I was considering to use integration by parts but, to my understanding, nothing guarantees that the solution $u$ even vanishes on the boundaries. Some clues are welcome.
For $\langle \cdot, \cdot \rangle $ denoting the Euclidian scalar product you get $$v_t = \nabla u \cdot \boldsymbol{x}_t + \boldsymbol{x} \cdot \partial_t \nabla u + 2 (u_{tt} + u_t) = \boldsymbol{x} \cdot \partial_t \nabla u + 2 (tu_{tt} + u_t) \tag{1}$$ Use Green's Vector identity for the $\Delta \langle \boldsymbol{x}, \nabla u \rangle$ and the fact that $\nabla \times \nabla v \equiv 0 \: \forall \: v \in \mathbb{R}^n$ \begin{align}\Delta v &= \nabla u \cdot \Delta \boldsymbol{x} - \boldsymbol{x} \cdot \Delta \nabla u + 2 \nabla \cdot \Big( (\boldsymbol{x} \cdot \nabla) \nabla u + \boldsymbol{x} \times (\nabla \times \nabla u) \Big) + 2 t \Delta u_t \\ &= - \boldsymbol{x} \cdot \Delta \nabla u + 2 \nabla \cdot \Big( (\boldsymbol{x} \cdot \nabla) \nabla u \Big) + 2 t \Delta u_t \tag{2} \end{align}
The terms including $t$ cancel each other for a smooth $u$ (can interchange differentiations arbitrarily). Formally, you can define the operator $2 t \partial_t$ which is then applied to $u_t - \Delta u_t$.

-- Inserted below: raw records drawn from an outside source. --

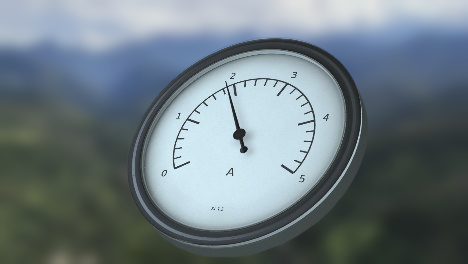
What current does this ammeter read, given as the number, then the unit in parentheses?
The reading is 1.9 (A)
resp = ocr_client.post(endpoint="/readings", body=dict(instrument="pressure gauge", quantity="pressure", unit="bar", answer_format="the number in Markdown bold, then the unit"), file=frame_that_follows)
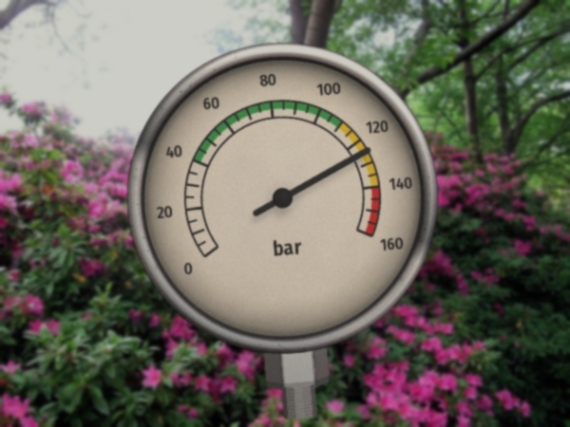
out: **125** bar
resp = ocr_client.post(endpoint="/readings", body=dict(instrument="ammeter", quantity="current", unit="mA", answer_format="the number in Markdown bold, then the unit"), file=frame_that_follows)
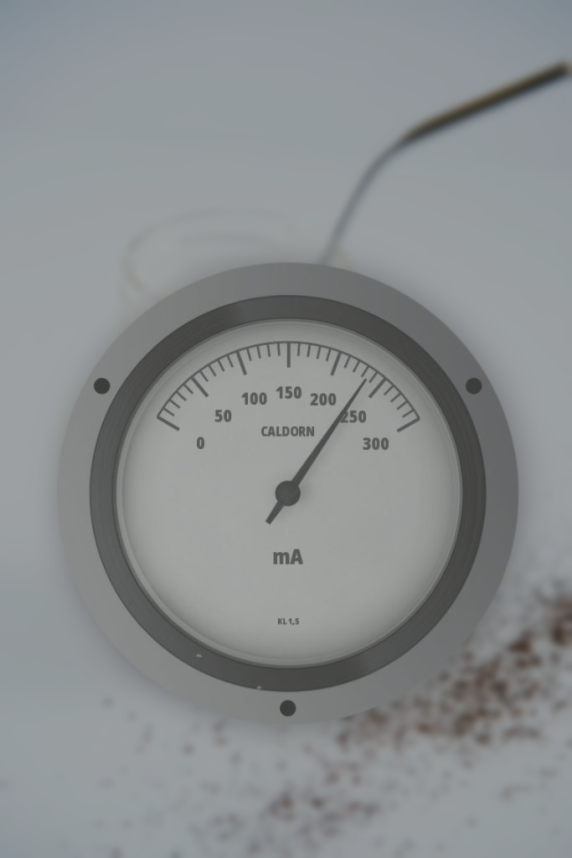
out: **235** mA
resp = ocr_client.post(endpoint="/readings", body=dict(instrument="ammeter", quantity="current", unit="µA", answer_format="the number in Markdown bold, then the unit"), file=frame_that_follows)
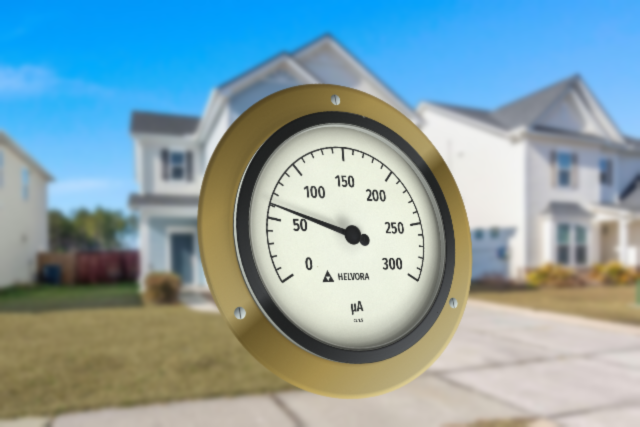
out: **60** µA
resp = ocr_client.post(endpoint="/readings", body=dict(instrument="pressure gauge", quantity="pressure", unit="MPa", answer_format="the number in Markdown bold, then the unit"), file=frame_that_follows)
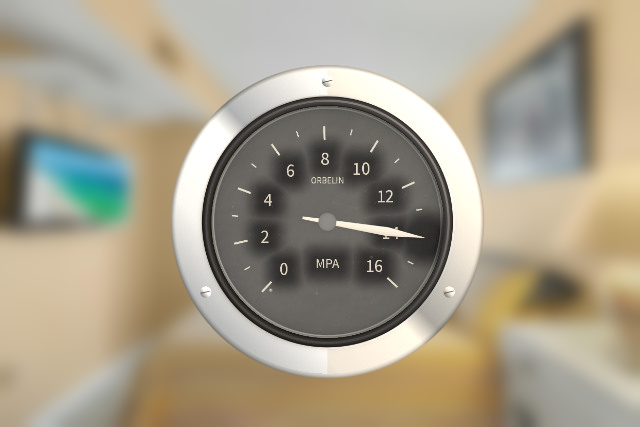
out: **14** MPa
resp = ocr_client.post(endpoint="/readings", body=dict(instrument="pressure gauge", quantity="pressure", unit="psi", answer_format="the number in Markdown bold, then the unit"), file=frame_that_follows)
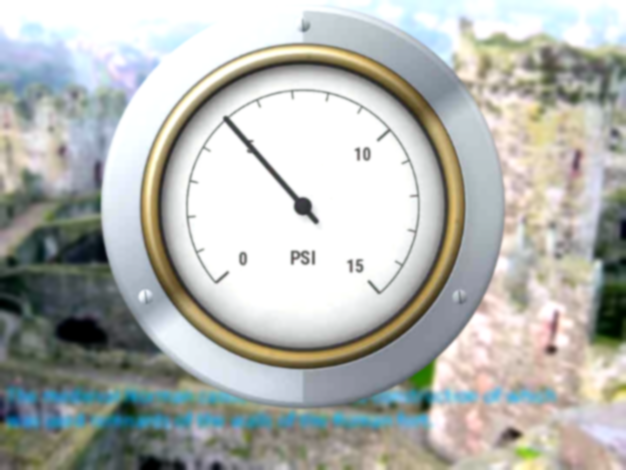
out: **5** psi
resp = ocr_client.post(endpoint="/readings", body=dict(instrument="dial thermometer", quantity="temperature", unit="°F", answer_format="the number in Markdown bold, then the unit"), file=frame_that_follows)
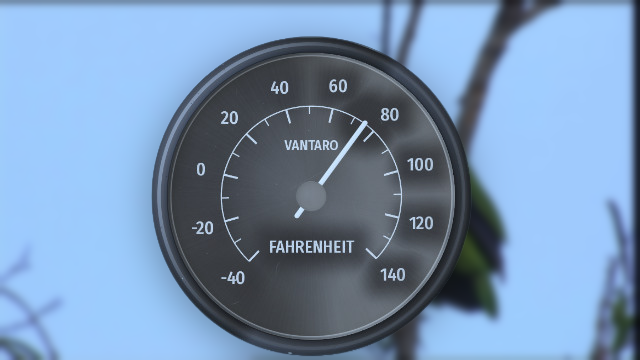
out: **75** °F
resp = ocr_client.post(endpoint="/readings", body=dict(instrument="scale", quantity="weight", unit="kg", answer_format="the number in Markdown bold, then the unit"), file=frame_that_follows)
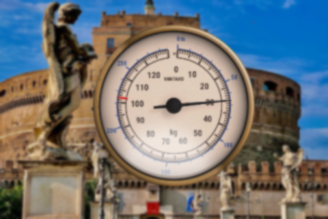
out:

To simplify the remaining terms, index notation is employed. \begin{align} - \boldsymbol{x} \cdot \Delta \nabla u + 2 \nabla \cdot \Big( (\boldsymbol{x} \cdot \nabla) \nabla u \Big) =& -x_i \partial_i \partial_j\partial_j u + 2 \partial_i (x_j \partial_j\partial_i u ) \\ &= -x_i \partial_i \partial_j\partial_j u + 2 \big( \delta_{ij} \partial_j \partial_i u + x_i \partial_i\partial_j\partial_j u \big) \\ & = 2 \partial_i \partial_i u + x_i \partial_i\partial_j\partial_j u \\ &= 2 \Delta u + \boldsymbol{x} \cdot \nabla \Delta u \end{align}
Clearly, $2u_t - 2 \Delta u = 0$. By interchanging the temporal and spatial derivatives and defining the operator $\boldsymbol{x} \cdot \nabla $ also the last remaining terms cancel.